### Action item
Pick every line from the data below that contains the string "size" and copy it.

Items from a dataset

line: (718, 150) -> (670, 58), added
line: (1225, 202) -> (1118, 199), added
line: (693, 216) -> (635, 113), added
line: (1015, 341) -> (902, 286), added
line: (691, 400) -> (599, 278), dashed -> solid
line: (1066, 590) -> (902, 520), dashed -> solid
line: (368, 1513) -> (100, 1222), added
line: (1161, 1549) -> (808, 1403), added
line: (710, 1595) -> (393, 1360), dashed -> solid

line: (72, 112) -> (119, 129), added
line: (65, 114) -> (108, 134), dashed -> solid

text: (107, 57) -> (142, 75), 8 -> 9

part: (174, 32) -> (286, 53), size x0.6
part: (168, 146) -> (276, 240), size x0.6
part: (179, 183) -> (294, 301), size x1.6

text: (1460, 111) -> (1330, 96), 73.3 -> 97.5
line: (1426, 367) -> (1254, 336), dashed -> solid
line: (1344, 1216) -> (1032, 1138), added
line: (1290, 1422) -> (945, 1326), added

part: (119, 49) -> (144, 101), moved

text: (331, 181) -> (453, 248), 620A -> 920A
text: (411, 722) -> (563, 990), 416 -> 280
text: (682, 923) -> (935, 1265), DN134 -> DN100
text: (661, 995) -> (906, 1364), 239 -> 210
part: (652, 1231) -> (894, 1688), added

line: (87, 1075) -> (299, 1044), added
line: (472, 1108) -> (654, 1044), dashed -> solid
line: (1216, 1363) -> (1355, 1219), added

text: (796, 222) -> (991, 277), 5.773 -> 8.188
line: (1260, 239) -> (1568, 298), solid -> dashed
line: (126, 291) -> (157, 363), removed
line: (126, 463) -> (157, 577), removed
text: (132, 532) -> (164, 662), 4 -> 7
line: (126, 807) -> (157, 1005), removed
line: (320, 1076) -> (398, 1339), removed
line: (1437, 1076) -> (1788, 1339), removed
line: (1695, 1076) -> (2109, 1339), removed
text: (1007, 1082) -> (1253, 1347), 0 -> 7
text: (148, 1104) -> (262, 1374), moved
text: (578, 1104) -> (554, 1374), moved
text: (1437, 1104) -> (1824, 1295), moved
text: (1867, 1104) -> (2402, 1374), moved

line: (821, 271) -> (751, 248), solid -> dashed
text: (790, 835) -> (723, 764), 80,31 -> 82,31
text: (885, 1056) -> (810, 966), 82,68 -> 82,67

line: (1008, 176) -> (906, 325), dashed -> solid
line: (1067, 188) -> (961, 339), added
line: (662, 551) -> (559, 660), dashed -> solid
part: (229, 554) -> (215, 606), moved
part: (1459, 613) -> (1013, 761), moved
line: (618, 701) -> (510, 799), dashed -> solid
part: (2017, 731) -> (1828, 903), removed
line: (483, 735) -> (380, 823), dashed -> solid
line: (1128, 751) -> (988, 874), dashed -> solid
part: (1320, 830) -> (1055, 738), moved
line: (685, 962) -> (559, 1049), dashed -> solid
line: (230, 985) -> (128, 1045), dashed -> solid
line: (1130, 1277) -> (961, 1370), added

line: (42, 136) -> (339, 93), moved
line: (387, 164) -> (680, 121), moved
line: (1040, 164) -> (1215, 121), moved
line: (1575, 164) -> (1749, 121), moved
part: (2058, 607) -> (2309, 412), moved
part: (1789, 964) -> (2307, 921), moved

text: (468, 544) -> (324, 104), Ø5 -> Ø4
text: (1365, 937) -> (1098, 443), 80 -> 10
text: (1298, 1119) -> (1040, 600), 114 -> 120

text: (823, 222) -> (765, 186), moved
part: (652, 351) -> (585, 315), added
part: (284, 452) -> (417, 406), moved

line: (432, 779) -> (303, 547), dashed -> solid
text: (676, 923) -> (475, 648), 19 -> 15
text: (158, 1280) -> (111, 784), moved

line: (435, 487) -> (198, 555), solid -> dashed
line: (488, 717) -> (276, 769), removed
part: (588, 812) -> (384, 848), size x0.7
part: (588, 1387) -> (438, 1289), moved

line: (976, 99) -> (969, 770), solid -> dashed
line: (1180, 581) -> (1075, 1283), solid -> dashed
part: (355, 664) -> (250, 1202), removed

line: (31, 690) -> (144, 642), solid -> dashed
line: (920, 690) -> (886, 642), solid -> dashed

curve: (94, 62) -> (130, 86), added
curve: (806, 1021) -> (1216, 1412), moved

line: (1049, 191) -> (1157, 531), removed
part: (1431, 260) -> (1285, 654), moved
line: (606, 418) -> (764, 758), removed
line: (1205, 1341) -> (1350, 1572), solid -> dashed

### Solution for this problem
part: (174, 32) -> (286, 53), size x0.6
part: (168, 146) -> (276, 240), size x0.6
part: (179, 183) -> (294, 301), size x1.6
part: (588, 812) -> (384, 848), size x0.7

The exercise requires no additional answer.